→ **Activity**: When you reach the entries below, transcribe each line word for word.
*** Supplied information Section Begins ***
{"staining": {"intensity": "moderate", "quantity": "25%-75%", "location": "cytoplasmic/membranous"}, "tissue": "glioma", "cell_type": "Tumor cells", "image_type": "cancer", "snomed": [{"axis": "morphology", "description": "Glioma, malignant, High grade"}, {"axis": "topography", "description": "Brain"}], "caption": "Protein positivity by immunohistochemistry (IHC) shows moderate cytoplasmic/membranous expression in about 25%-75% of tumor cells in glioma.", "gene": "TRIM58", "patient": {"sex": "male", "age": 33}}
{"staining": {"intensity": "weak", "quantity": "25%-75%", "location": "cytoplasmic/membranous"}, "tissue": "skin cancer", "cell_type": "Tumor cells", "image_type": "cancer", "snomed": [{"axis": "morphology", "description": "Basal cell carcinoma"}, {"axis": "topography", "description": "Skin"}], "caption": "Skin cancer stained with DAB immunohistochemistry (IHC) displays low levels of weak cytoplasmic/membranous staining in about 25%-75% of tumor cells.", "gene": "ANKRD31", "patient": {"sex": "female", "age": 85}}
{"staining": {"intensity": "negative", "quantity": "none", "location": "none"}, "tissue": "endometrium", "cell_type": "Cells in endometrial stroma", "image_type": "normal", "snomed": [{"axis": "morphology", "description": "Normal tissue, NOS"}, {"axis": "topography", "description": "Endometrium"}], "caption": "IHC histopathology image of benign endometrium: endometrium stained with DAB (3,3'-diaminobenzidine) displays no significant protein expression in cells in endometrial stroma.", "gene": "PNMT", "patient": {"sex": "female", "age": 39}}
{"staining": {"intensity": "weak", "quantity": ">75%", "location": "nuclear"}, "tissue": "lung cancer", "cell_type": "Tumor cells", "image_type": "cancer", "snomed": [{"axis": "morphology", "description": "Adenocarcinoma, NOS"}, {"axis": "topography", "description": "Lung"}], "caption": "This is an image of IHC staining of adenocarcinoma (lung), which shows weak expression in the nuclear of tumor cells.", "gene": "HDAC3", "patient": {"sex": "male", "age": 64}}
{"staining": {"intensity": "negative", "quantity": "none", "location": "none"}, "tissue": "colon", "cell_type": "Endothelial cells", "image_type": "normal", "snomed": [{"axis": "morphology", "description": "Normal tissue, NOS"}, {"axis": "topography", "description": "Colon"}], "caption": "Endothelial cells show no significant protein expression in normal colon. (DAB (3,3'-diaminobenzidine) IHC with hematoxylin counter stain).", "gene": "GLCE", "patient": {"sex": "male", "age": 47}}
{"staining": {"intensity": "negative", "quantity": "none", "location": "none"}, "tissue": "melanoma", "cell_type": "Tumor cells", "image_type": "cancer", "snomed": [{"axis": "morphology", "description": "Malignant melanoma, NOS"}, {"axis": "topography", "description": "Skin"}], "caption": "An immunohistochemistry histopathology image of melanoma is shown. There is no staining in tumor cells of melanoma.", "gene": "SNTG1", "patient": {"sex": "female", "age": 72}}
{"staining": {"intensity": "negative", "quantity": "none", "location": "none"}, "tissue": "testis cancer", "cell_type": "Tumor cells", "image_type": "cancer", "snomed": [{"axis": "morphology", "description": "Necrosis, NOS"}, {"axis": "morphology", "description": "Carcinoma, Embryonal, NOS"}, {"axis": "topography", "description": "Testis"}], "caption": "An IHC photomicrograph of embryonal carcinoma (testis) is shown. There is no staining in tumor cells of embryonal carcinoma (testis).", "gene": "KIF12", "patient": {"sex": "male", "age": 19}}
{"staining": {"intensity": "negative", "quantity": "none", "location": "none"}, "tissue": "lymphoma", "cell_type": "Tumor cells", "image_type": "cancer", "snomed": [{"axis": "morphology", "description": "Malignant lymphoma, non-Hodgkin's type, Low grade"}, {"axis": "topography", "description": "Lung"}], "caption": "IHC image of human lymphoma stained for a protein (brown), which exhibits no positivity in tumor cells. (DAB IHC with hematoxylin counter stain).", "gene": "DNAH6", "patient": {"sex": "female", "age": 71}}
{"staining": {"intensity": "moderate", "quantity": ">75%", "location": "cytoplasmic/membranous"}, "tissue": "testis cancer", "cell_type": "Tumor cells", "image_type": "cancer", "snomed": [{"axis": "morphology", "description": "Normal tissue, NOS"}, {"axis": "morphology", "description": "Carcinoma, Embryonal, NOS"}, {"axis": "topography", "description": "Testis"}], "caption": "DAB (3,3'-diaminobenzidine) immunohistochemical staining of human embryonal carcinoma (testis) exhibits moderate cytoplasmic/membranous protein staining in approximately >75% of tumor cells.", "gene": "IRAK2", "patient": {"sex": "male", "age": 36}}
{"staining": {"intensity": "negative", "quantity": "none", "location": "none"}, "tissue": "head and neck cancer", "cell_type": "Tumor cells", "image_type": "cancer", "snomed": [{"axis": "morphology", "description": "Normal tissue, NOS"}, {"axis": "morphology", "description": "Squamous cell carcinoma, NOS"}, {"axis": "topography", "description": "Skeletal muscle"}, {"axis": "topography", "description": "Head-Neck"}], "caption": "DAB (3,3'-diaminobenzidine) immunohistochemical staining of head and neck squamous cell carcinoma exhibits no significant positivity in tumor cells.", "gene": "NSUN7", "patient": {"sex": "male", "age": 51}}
*** Supplied information Section Ends ***
→ **Problem solution**:
{"staining": {"intensity": "moderate", "quantity": "25%-75%", "location": "cytoplasmic/membranous"}, "tissue": "glioma", "cell_type": "Tumor cells", "image_type": "cancer", "snomed": [{"axis": "morphology", "description": "Glioma, malignant, High grade"}, {"axis": "topography", "description": "Brain"}], "caption": "Protein positivity by immunohistochemistry (IHC) shows moderate cytoplasmic/membranous expression in about 25%-75% of tumor cells in glioma.", "gene": "TRIM58", "patient": {"sex": "male", "age": 33}}
{"staining": {"intensity": "weak", "quantity": "25%-75%", "location": "cytoplasmic/membranous"}, "tissue": "skin cancer", "cell_type": "Tumor cells", "image_type": "cancer", "snomed": [{"axis": "morphology", "description": "Basal cell carcinoma"}, {"axis": "topography", "description": "Skin"}], "caption": "Skin cancer stained with DAB immunohistochemistry (IHC) displays low levels of weak cytoplasmic/membranous staining in about 25%-75% of tumor cells.", "gene": "ANKRD31", "patient": {"sex": "female", "age": 85}}
{"staining": {"intensity": "negative", "quantity": "none", "location": "none"}, "tissue": "endometrium", "cell_type": "Cells in endometrial stroma", "image_type": "normal", "snomed": [{"axis": "morphology", "description": "Normal tissue, NOS"}, {"axis": "topography", "description": "Endometrium"}], "caption": "IHC histopathology image of benign endometrium: endometrium stained with DAB (3,3'-diaminobenzidine) displays no significant protein expression in cells in endometrial stroma.", "gene": "PNMT", "patient": {"sex": "female", "age": 39}}
{"staining": {"intensity": "weak", "quantity": ">75%", "location": "nuclear"}, "tissue": "lung cancer", "cell_type": "Tumor cells", "image_type": "cancer", "snomed": [{"axis": "morphology", "description": "Adenocarcinoma, NOS"}, {"axis": "topography", "description": "Lung"}], "caption": "This is an image of IHC staining of adenocarcinoma (lung), which shows weak expression in the nuclear of tumor cells.", "gene": "HDAC3", "patient": {"sex": "male", "age": 64}}
{"staining": {"intensity": "negative", "quantity": "none", "location": "none"}, "tissue": "colon", "cell_type": "Endothelial cells", "image_type": "normal", "snomed": [{"axis": "morphology", "description": "Normal tissue, NOS"}, {"axis": "topography", "description": "Colon"}], "caption": "Endothelial cells show no significant protein expression in normal colon. (DAB (3,3'-diaminobenzidine) IHC with hematoxylin counter stain).", "gene": "GLCE", "patient": {"sex": "male", "age": 47}}
{"staining": {"intensity": "negative", "quantity": "none", "location": "none"}, "tissue": "melanoma", "cell_type": "Tumor cells", "image_type": "cancer", "snomed": [{"axis": "morphology", "description": "Malignant melanoma, NOS"}, {"axis": "topography", "description": "Skin"}], "caption": "An immunohistochemistry histopathology image of melanoma is shown. There is no staining in tumor cells of melanoma.", "gene": "SNTG1", "patient": {"sex": "female", "age": 72}}
{"staining": {"intensity": "negative", "quantity": "none", "location": "none"}, "tissue": "testis cancer", "cell_type": "Tumor cells", "image_type": "cancer", "snomed": [{"axis": "morphology", "description": "Necrosis, NOS"}, {"axis": "morphology", "description": "Carcinoma, Embryonal, NOS"}, {"axis": "topography", "description": "Testis"}], "caption": "An IHC photomicrograph of embryonal carcinoma (testis) is shown. There is no staining in tumor cells of embryonal carcinoma (testis).", "gene": "KIF12", "patient": {"sex": "male", "age": 19}}
{"staining": {"intensity": "negative", "quantity": "none", "location": "none"}, "tissue": "lymphoma", "cell_type": "Tumor cells", "image_type": "cancer", "snomed": [{"axis": "morphology", "description": "Malignant lymphoma, non-Hodgkin's type, Low grade"}, {"axis": "topography", "description": "Lung"}], "caption": "IHC image of human lymphoma stained for a protein (brown), which exhibits no positivity in tumor cells. (DAB IHC with hematoxylin counter stain).", "gene": "DNAH6", "patient": {"sex": "female", "age": 71}}
{"staining": {"intensity": "moderate", "quantity": ">75%", "location": "cytoplasmic/membranous"}, "tissue": "testis cancer", "cell_type": "Tumor cells", "image_type": "cancer", "snomed": [{"axis": "morphology", "description": "Normal tissue, NOS"}, {"axis": "morphology", "description": "Carcinoma, Embryonal, NOS"}, {"axis": "topography", "description": "Testis"}], "caption": "DAB (3,3'-diaminobenzidine) immunohistochemical staining of human embryonal carcinoma (testis) exhibits moderate cytoplasmic/membranous protein staining in approximately >75% of tumor cells.", "gene": "IRAK2", "patient": {"sex": "male", "age": 36}}
{"staining": {"intensity": "negative", "quantity": "none", "location": "none"}, "tissue": "head and neck cancer", "cell_type": "Tumor cells", "image_type": "cancer", "snomed": [{"axis": "morphology", "description": "Normal tissue, NOS"}, {"axis": "morphology", "description": "Squamous cell carcinoma, NOS"}, {"axis": "topography", "description": "Skeletal muscle"}, {"axis": "topography", "description": "Head-Neck"}], "caption": "DAB (3,3'-diaminobenzidine) immunohistochemical staining of head and neck squamous cell carcinoma exhibits no significant positivity in tumor cells.", "gene": "NSUN7", "patient": {"sex": "male", "age": 51}}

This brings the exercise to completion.